[BEGIN Supplied material]
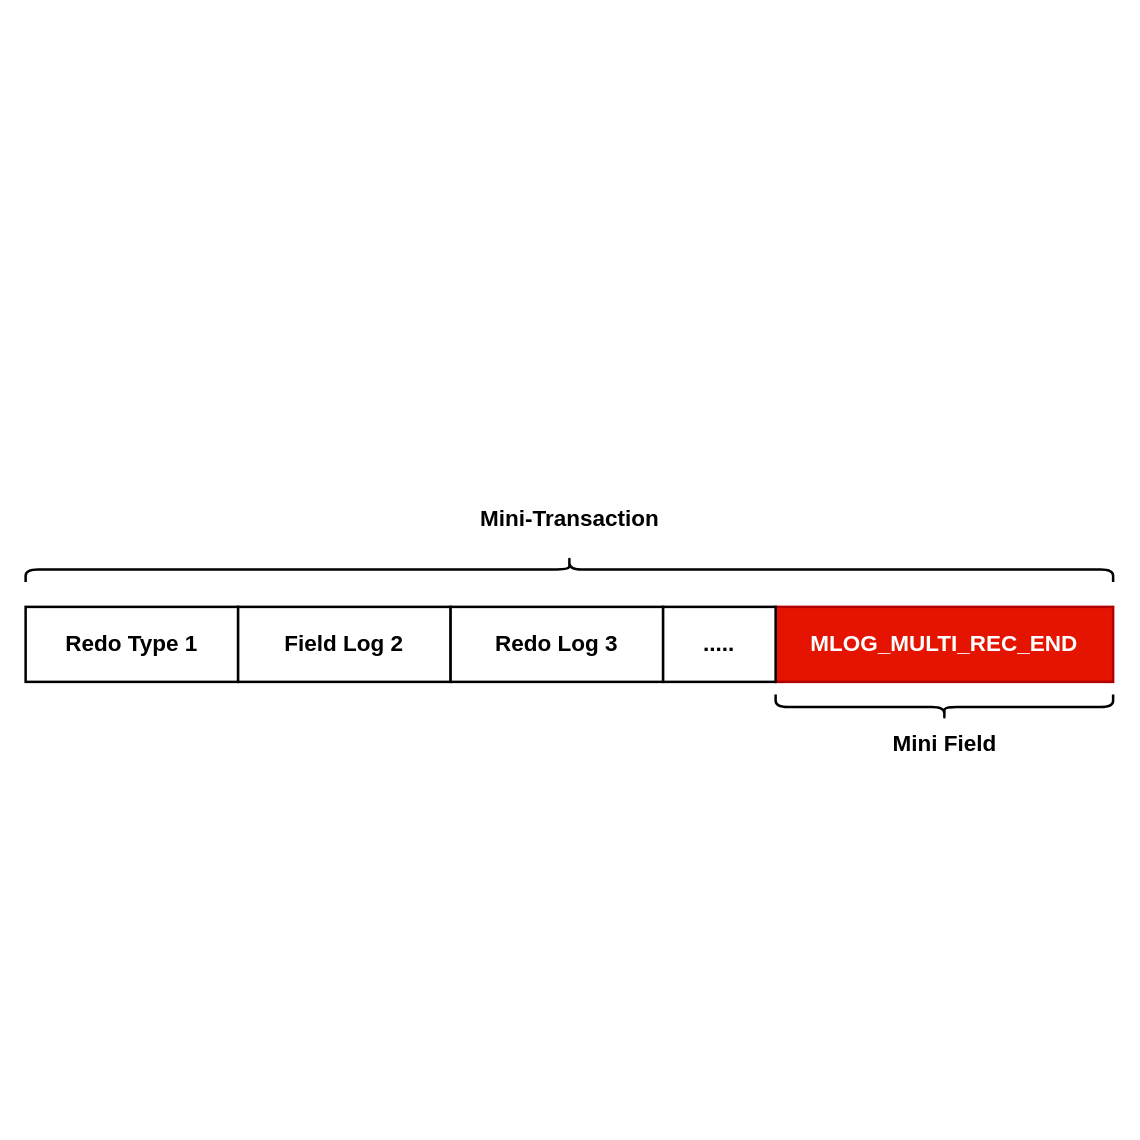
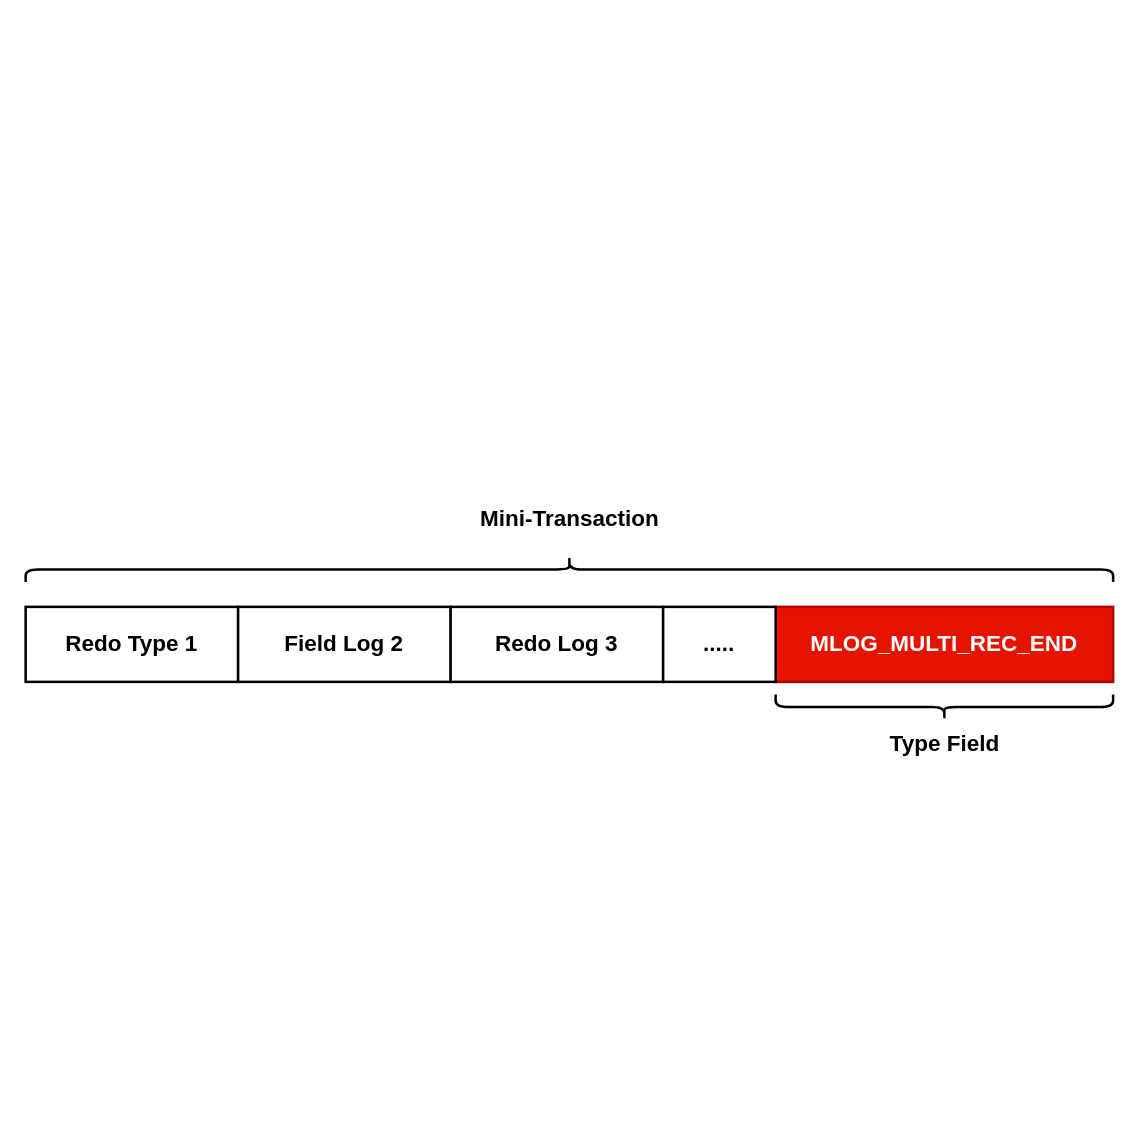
  <mxCell id="0" />
  <mxCell id="1" parent="0" />
  <mxCell id="2" value="&lt;b&gt;&lt;font style=&quot;font-size: 18px;&quot;&gt;Redo Type 1&lt;/font&gt;&lt;/b&gt;" style="rounded=0;whiteSpace=wrap;html=1;strokeWidth=2;" vertex="1" parent="1"><mxGeometry x="20" y="485" width="170" height="60" as="geometry" /></mxCell>
  <mxCell id="3" value="&lt;b&gt;&lt;font style=&quot;font-size: 18px;&quot;&gt;Field Log 2&lt;/font&gt;&lt;/b&gt;" style="rounded=0;whiteSpace=wrap;html=1;strokeWidth=2;" vertex="1" parent="1"><mxGeometry x="190" y="485" width="170" height="60" as="geometry" /></mxCell>
  <mxCell id="4" value="&lt;b&gt;&lt;font style=&quot;font-size: 18px;&quot;&gt;Redo Log 3&lt;/font&gt;&lt;/b&gt;" style="rounded=0;whiteSpace=wrap;html=1;strokeWidth=2;" vertex="1" parent="1"><mxGeometry x="360" y="485" width="170" height="60" as="geometry" /></mxCell>
  <mxCell id="5" value="&lt;span style=&quot;font-size: 18px;&quot;&gt;&lt;b&gt;MLOG_MULTI_REC_END&lt;/b&gt;&lt;/span&gt;" style="rounded=0;whiteSpace=wrap;html=1;strokeWidth=2;fillColor=#e51400;fontColor=#ffffff;strokeColor=#B20000;" vertex="1" parent="1"><mxGeometry x="620" y="485" width="270" height="60" as="geometry" /></mxCell>
  <mxCell id="6" value="&lt;b&gt;.....&lt;/b&gt;" style="rounded=0;whiteSpace=wrap;html=1;strokeWidth=2;fontSize=18;" vertex="1" parent="1"><mxGeometry x="530" y="485" width="90" height="60" as="geometry" /></mxCell>
  <mxCell id="7" value="" style="shape=curlyBracket;whiteSpace=wrap;html=1;rounded=1;labelPosition=left;verticalLabelPosition=middle;align=right;verticalAlign=middle;strokeWidth=2;fontSize=18;rotation=-90;" vertex="1" parent="1"><mxGeometry x="745" y="430" width="20" height="270" as="geometry" /></mxCell>
- <mxCell id="8" value="&lt;b&gt;Mini Field&lt;/b&gt;" style="text;html=1;align=center;verticalAlign=middle;resizable=0;points=[];autosize=1;strokeColor=none;fillColor=none;fontSize=18;" vertex="1" parent="1"><mxGeometry x="700" y="575" width="110" height="40" as="geometry" /></mxCell>
+ <mxCell id="8" value="&lt;b&gt;Type Field&lt;/b&gt;" style="text;html=1;align=center;verticalAlign=middle;resizable=0;points=[];autosize=1;strokeColor=none;fillColor=none;fontSize=18;" vertex="1" parent="1"><mxGeometry x="700" y="575" width="110" height="40" as="geometry" /></mxCell>
  <mxCell id="9" value="" style="shape=curlyBracket;whiteSpace=wrap;html=1;rounded=1;labelPosition=left;verticalLabelPosition=middle;align=right;verticalAlign=middle;strokeWidth=2;fontSize=18;rotation=90;" vertex="1" parent="1"><mxGeometry x="445" y="20" width="20" height="870" as="geometry" /></mxCell>
  <mxCell id="10" value="&lt;b&gt;Mini-Transaction&lt;/b&gt;" style="text;html=1;align=center;verticalAlign=middle;resizable=0;points=[];autosize=1;strokeColor=none;fillColor=none;fontSize=18;" vertex="1" parent="1"><mxGeometry x="370" y="395" width="170" height="40" as="geometry" /></mxCell>
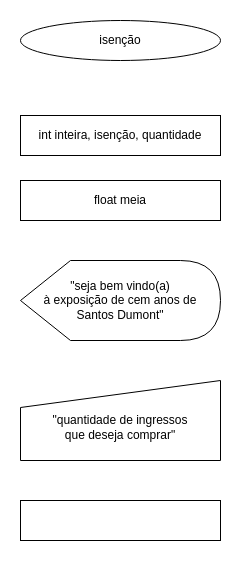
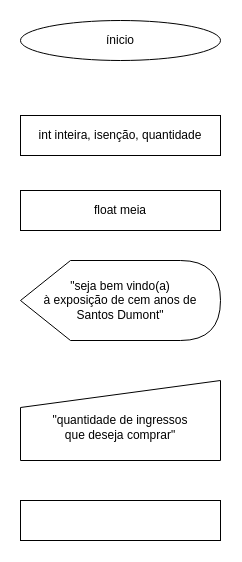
[END Supplied material]
§ Challenge: Please repeat every line of the records above word for word, leaving out the pictures.

§ Written solution:
  <mxCell id="0" />
  <mxCell id="1" parent="0" />
  <mxCell id="2" value="&lt;b&gt;&lt;font style=&quot;font-size: 18px;&quot;&gt;Redo Type 1&lt;/font&gt;&lt;/b&gt;" style="rounded=0;whiteSpace=wrap;html=1;strokeWidth=2;" vertex="1" parent="1"><mxGeometry x="20" y="485" width="170" height="60" as="geometry" /></mxCell>
  <mxCell id="3" value="&lt;b&gt;&lt;font style=&quot;font-size: 18px;&quot;&gt;Field Log 2&lt;/font&gt;&lt;/b&gt;" style="rounded=0;whiteSpace=wrap;html=1;strokeWidth=2;" vertex="1" parent="1"><mxGeometry x="190" y="485" width="170" height="60" as="geometry" /></mxCell>
  <mxCell id="4" value="&lt;b&gt;&lt;font style=&quot;font-size: 18px;&quot;&gt;Redo Log 3&lt;/font&gt;&lt;/b&gt;" style="rounded=0;whiteSpace=wrap;html=1;strokeWidth=2;" vertex="1" parent="1"><mxGeometry x="360" y="485" width="170" height="60" as="geometry" /></mxCell>
  <mxCell id="5" value="&lt;span style=&quot;font-size: 18px;&quot;&gt;&lt;b&gt;MLOG_MULTI_REC_END&lt;/b&gt;&lt;/span&gt;" style="rounded=0;whiteSpace=wrap;html=1;strokeWidth=2;fillColor=#e51400;fontColor=#ffffff;strokeColor=#B20000;" vertex="1" parent="1"><mxGeometry x="620" y="485" width="270" height="60" as="geometry" /></mxCell>
  <mxCell id="6" value="&lt;b&gt;.....&lt;/b&gt;" style="rounded=0;whiteSpace=wrap;html=1;strokeWidth=2;fontSize=18;" vertex="1" parent="1"><mxGeometry x="530" y="485" width="90" height="60" as="geometry" /></mxCell>
  <mxCell id="7" value="" style="shape=curlyBracket;whiteSpace=wrap;html=1;rounded=1;labelPosition=left;verticalLabelPosition=middle;align=right;verticalAlign=middle;strokeWidth=2;fontSize=18;rotation=-90;" vertex="1" parent="1"><mxGeometry x="745" y="430" width="20" height="270" as="geometry" /></mxCell>
- <mxCell id="8" value="&lt;b&gt;Mini Field&lt;/b&gt;" style="text;html=1;align=center;verticalAlign=middle;resizable=0;points=[];autosize=1;strokeColor=none;fillColor=none;fontSize=18;" vertex="1" parent="1"><mxGeometry x="700" y="575" width="110" height="40" as="geometry" /></mxCell>
+ <mxCell id="8" value="&lt;b&gt;Type Field&lt;/b&gt;" style="text;html=1;align=center;verticalAlign=middle;resizable=0;points=[];autosize=1;strokeColor=none;fillColor=none;fontSize=18;" vertex="1" parent="1"><mxGeometry x="700" y="575" width="110" height="40" as="geometry" /></mxCell>
  <mxCell id="9" value="" style="shape=curlyBracket;whiteSpace=wrap;html=1;rounded=1;labelPosition=left;verticalLabelPosition=middle;align=right;verticalAlign=middle;strokeWidth=2;fontSize=18;rotation=90;" vertex="1" parent="1"><mxGeometry x="445" y="20" width="20" height="870" as="geometry" /></mxCell>
  <mxCell id="10" value="&lt;b&gt;Mini-Transaction&lt;/b&gt;" style="text;html=1;align=center;verticalAlign=middle;resizable=0;points=[];autosize=1;strokeColor=none;fillColor=none;fontSize=18;" vertex="1" parent="1"><mxGeometry x="370" y="395" width="170" height="40" as="geometry" /></mxCell>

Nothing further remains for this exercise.